Sie gelten als „Personenschäden“: Menschen, die sich vor die Bahn werfen

„In wenigen Minuten erreichen wir Hamm in Westfalen“, signalisiert die Anzeigetafel im ICE. Die Strecke von Berlin ins Ruhrgebiet ist fast geschafft. Der ICE hat bei strahlender Sonne noch 200 Stundenkilometer drauf. Plötzlich ein Rumpeln, als wäre er durch einen Holzstapel gefahren. Kurze Schrecksekunde, der Gedanke: „Hoffentlich sind die Räder okay.“ Nicht viel später bleibt der Zug an einem kleinen Bahnhof stehen.
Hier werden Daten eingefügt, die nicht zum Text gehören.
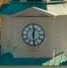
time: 12:28
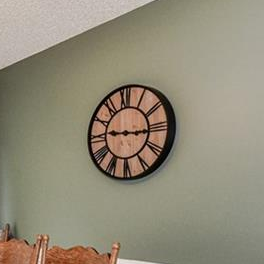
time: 9:15
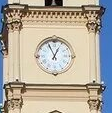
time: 12:55
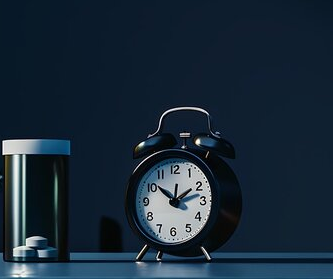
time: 1:51
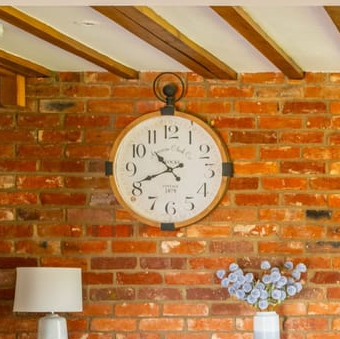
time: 10:41
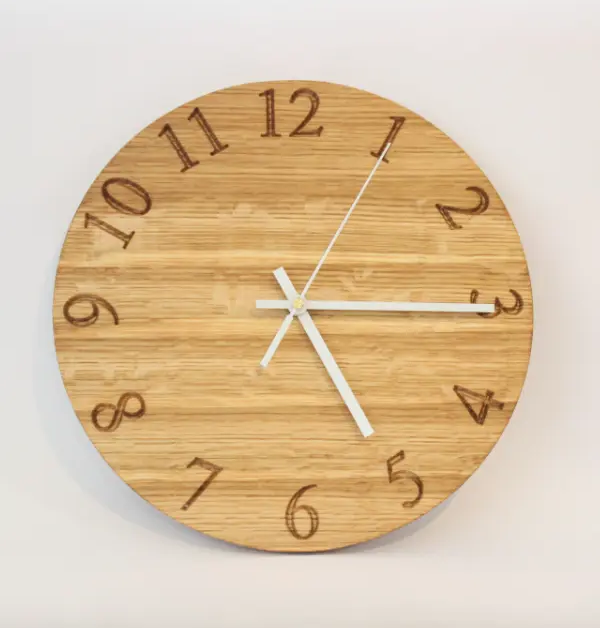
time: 5:15
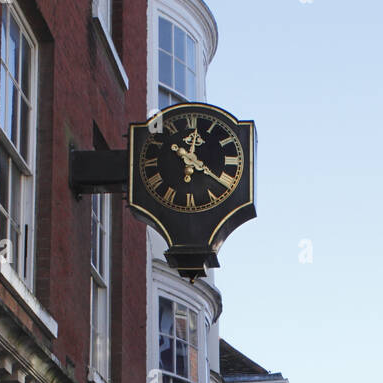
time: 12:20
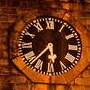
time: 5:37
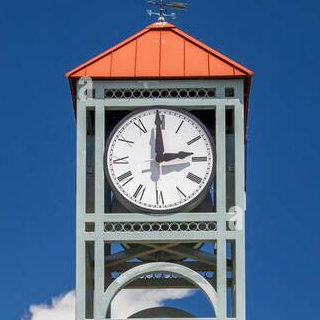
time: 2:59
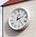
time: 2:24
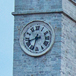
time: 8:32
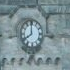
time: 7:59
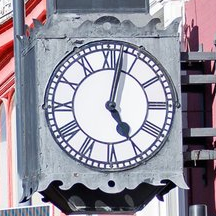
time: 5:02
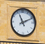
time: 11:11
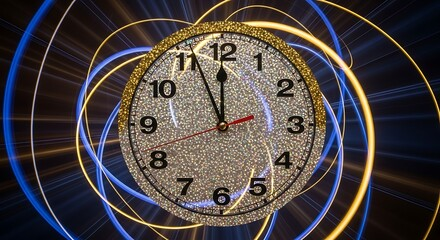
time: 11:55
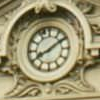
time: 8:09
Die Stimme, die sich über Lautsprecher meldet, klingt ziemlich adrenalinhaltig: „Aufgrund eines Personenschadens verzögert sich unsere Weiterfahrt. Wir informieren Sie …“

Was genau passiert ist, wird zwar nicht gesagt, aber einige der Umsitzenden wissen es auch so: „Über 1000 Menschen werfen sich jährlich vor einen Zug“, doziert der Sitznachbar. „Das sind fast drei täglich“. Dem blonden Jungen schräg gegenüber ist das „kürzlich erst bei Mönchengladbach“ passiert. Die ersten zücken ihre Handys. Die Schaffnerin steht zwischen den Waggons und gibt inoffizielle Auskünfte. „Das letzte Mal hat es zwei Stunden gedauert“, sagt sie. Das „letzte Mal“ war für sie letzte Woche. „Wir müssen erst warten, bis die Feuerwehr da ist, die Polizei, die Staatsanwaltschaft … wer weiß, wo die alle jetzt stecken.“ Es sei allerdings ein Glück, dass der Zug an einem kleinen Bahnhof zum Halten gekommen sei. Da kommt man nämlich gut hin. „Vielleicht haben wir Glück, und es dauert nur anderthalb Stunden“, sagt sie. Im Speisewagen versucht eine gut gelaunte Runde das Beste aus der Situation zu machen und bestellt eine Runde Bier. „Wenn wir den Zug evakuieren, dann sollten sie wegsehen“, rät die nette Schaffnerin. Der Anblick sei nicht schön, da komme es auch vor, dass Leute einfach umkippen.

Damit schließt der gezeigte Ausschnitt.